Last week, though, I finally made it to that special place for readers - the public library! Unfortunately, I was in such a rush, that is was a drive-by stop: Enter. Grab whatever books catch my interest in a quick browse of my favorite sections. Leave within 5-10 minutes.


Add to that the fact that the local public library here is TERRIBLE for browsing, because they don't have many...books. The system is fantastic if you know what you want, because you can go online and request whatever books you like and they'll notify you and hold it at the library of your choosing. If you like wandering and finding something cool that you wouldn't have known about - not so much.
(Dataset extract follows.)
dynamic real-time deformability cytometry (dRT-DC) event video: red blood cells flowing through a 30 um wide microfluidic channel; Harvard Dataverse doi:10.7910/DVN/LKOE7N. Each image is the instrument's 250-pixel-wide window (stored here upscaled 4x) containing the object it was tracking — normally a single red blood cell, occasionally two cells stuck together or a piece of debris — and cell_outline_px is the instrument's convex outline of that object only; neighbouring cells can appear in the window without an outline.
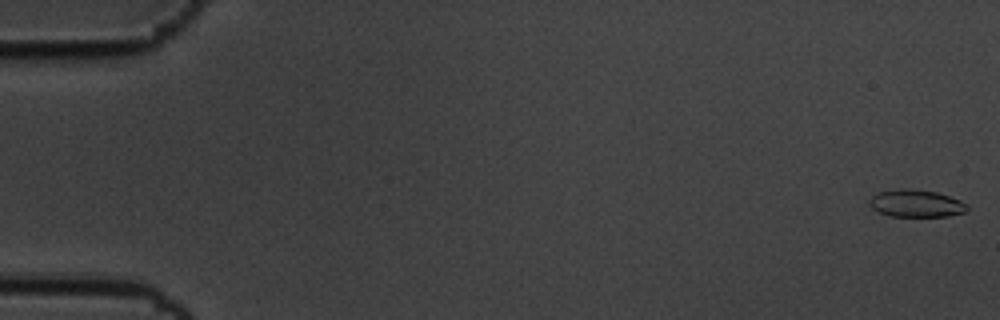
{"species": "common noctule bat (a hibernating species)", "species_latin": "Nyctalus noctula", "temperature_condition": "cold", "stored_images_in_passage": 59, "camera_frame_rate_fps": 3000, "um_per_image_px": 0.085, "animal": {"sex": "male", "body_mass_g": 19.5, "forearm_length_mm": 54.6}, "frame": {"image": 1, "passage_image": 1, "time_ms": 0.0, "image_size_px": [1000, 320], "cell_outline_px": [[968, 208], [964, 212], [948, 216], [888, 216], [872, 208], [868, 204], [868, 200], [872, 196], [880, 192], [900, 188], [912, 188], [936, 192], [960, 200]], "centroid_in_image_um": [77.82, 17.28], "position_along_channel_um": 7.2, "area_um2": 15.49}}
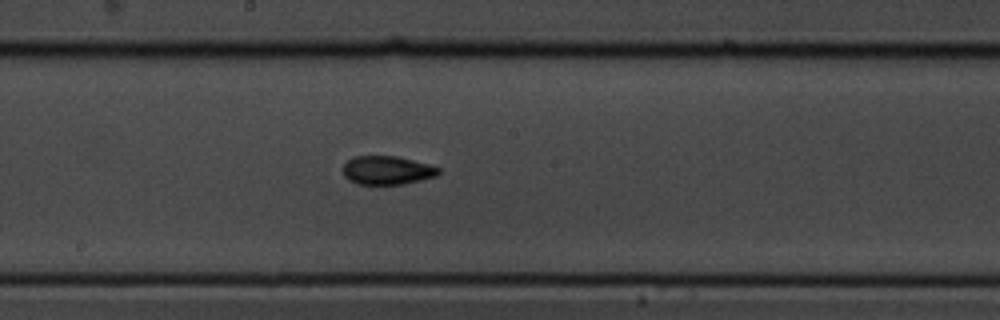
{"frame": {"image": 2, "passage_image": 32, "time_ms": 10.333, "image_size_px": [1000, 320], "cell_outline_px": [[440, 172], [436, 176], [404, 184], [356, 184], [348, 180], [344, 176], [344, 164], [352, 156], [396, 156], [428, 164], [440, 168]], "centroid_in_image_um": [32.89, 14.47], "position_along_channel_um": 215.3, "area_um2": 15.9}}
So I had low expectations for the books I borrowed, but at least I was going to do some 'fun' reading, something I hadn't done in at least a month. Believe it or not, I wound up discovering a book that surpassed my expectations.


I read Just a Geek by Wil Wheaton.


Yes, THAT Wil Wheaton. Wesley Crusher. Before that, he was the kid in Stand By Me. Thanks to reruns on television, it's easy to forget - or simply not realize - that Wil Wheaton is in his 30s. He is a married (with two step-children) adult who turned a blog www.wilwheaton.net into what is essentially a writing career.


Just a Geek is Wheaton's tale of how he came to terms with himself as a 'non-actor' and squared away his love/hate relationship with Star Trek. It's basically the same story any number of my friends could have written about intertwining careers and identity, discovering priorities in life, and, basically, growing up. And it's done well, for the most part, because Wheaton really CAN write. Sure, he may have had more success because his name is famous, but the point is that his writing has genuine cross-over appeal. You don't have to be familiar with Star Trek to find this an interesting or entertaining read.


The part of Just a Geek that works best is where Wheaton includes entries of his blogs with commentary. Normally, I'm fairly critical of people who try to take blogs and pass off a collection as a book (yes, Bill Simmons, I'm looking at you, among others). Wheaton uses the blogs to critique himself and show his growth and development. He deliberately points out the inferior quality in writing in the earlier entries. They aren't THAT bad, but a professional writer would be slightly embarrassed by the quality.


More importantly, though, Wheaton exposes the lies and hypocrisy in his OWN blogs. I don't care much for the A.A. Milne-esque names he gives for his writing (e.g., The Voice of Prove to Everyone), but the way Wheaton demonstrates the disconnect between what he was thinking and feeling vs. writing rings very true. You don't read the book and think: well, why should I believe him now? Clearly, he was lying before. Maybe this is the Voice of Getting Books Published. Instead, I read the book and believed the sincerity. And it is good to see someone acknowledge the reality of blogging - even the most self-obsessed and seeminly revealing blog can be a front, totally disconnected from the underlying truth of the writer.


Just a Geek isn't a masterpiece, but it's fun, enjoyable and definitely an interesting read. I recommend it to geeks and non-geeks alike.